Hot Mulligan have many of the markings of a band steeped in the esoteric subculture that you can find in the middle part of the Venn diagram of modern pop punk and the emo revival, including jokey non-sequiturs for song titles like "Green Squirrel in Pretty Bad Shape" and "Dirty Office Bongos" and an online identity that often revolves around dope smoking. The lyrics are far more piercing than their titles suggest — dealing largely with anxiety, waywardness and the feeling of frustration with oneself and others — and while they're peppered with adolescent clichés, "OG Bule Sky" and "BCKYRD" show flashes of an expressive poet lurking underneath and "Digging In" holds nothing back in its uncompromising indictment of a perpetrator of sexual assault.
 
The band have honed in on a great sound, taking the punch-and-crunch of pop punk and layering it with shimmering atmospherics and fancy, fluttery guitar work. "Feal Like Crab" is a dynamic, well-crafted tune about feeling empty-headed and useless.
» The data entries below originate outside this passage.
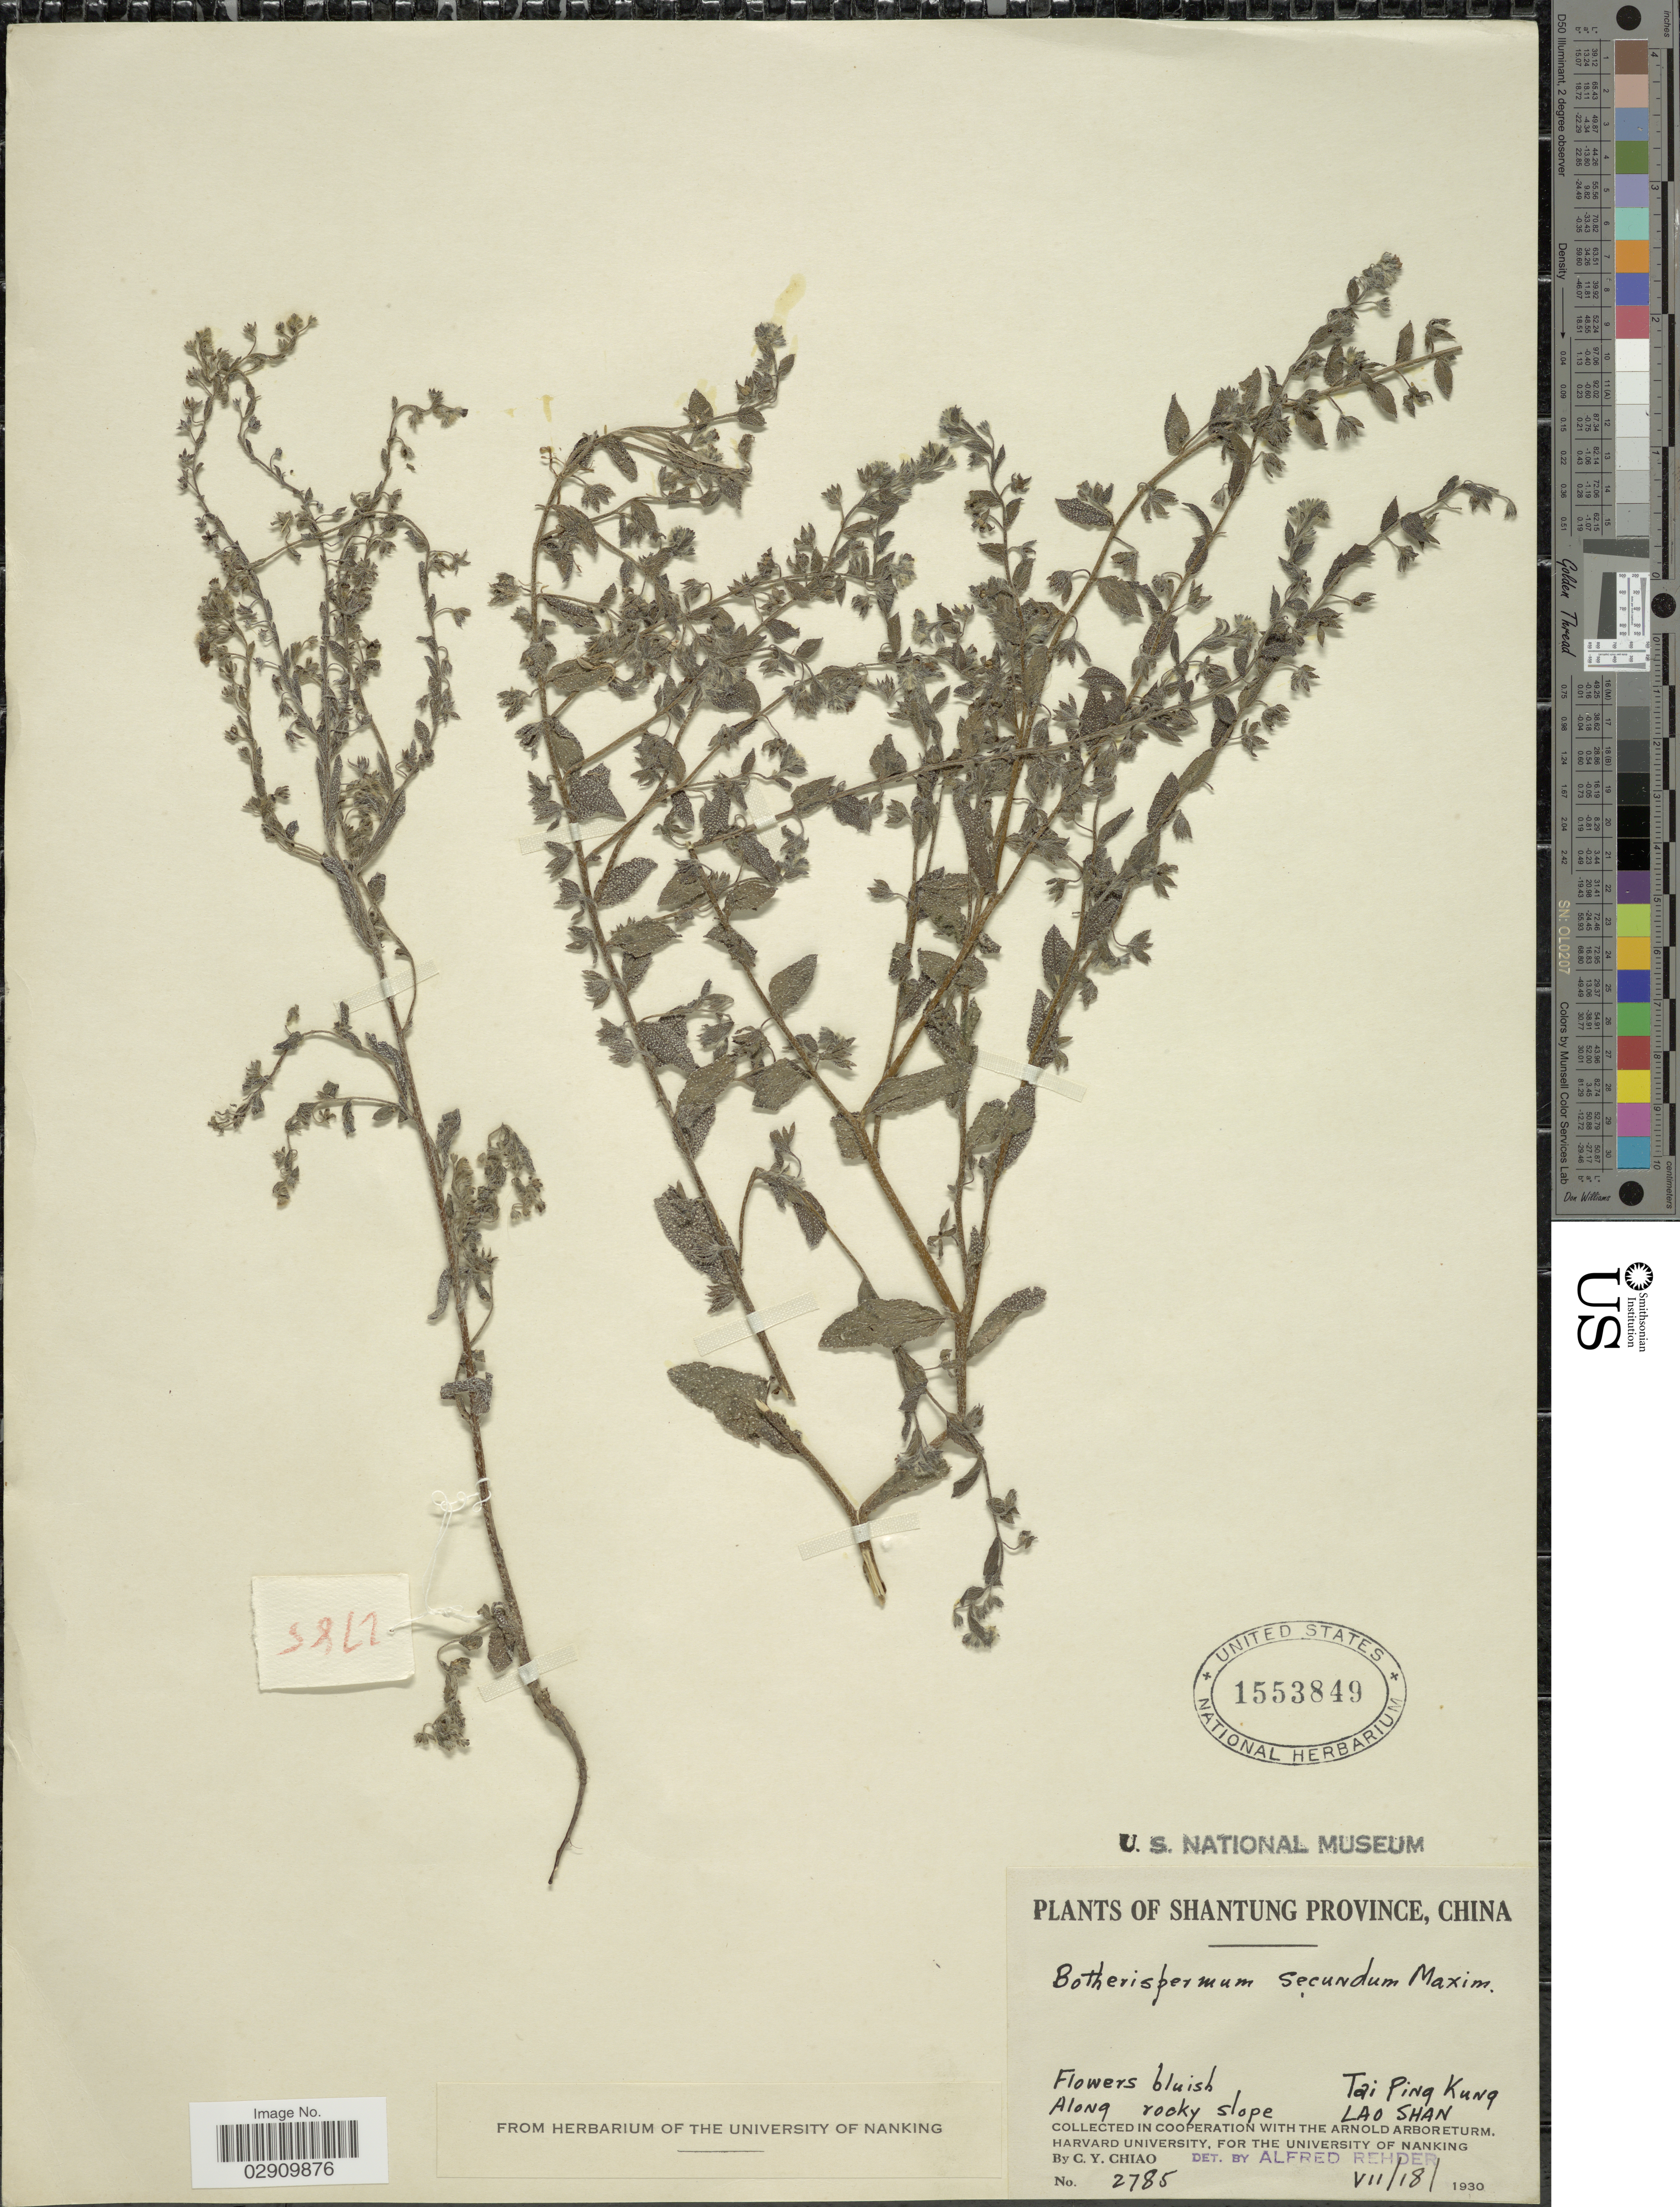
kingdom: Plantae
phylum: Tracheophyta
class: Magnoliopsida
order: Boraginales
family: Boraginaceae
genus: Bothriospermum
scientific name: Bothriospermum secundum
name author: Maxim.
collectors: C. Y. Chiao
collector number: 2785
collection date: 1930-07-18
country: China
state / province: Shandong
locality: Shantung Province, Along rocky slope, Tai Ping Kung, Lao Shan.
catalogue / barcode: US 1553849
The power-pop bop of "*Equip Sunglasses*" showcases a capable rhythm section with a sturdy groove and swagger. The biggest highlight, "BCKYRD," ought to be a shoe-in for any 2020 emo-punk playlist.
 
Likely the first thing you'll notice is the relentless, larynx-shredding vocal style of lead singer Nathan "Tades" Sanville. It usually fits, but it does get to be a bit much; the otherwise lovely, peppy opening tune "OG Bule Sky" assaults you with enough of it early on that you can decide quickly whether you're in or out. Some of the record's best moments — the bridge hook of "We're Gonna Make It to Kilby!," for example — occur when Sanville pulls it back a notch and the band settles into a more communal rhythm. It brings out the more intricate subtleties of the parts that make up their whole, and reveals a band that benefits greatly when they're still heavy on the gas pedal, but not completely flooring it.
 
Hot Mulligan tick just about all the boxes for diehard devotees to the emo way of life, and You'll Be Fine is a fierce bit of genre fare that's likely not an ideal proposition for newcomers or sceptics.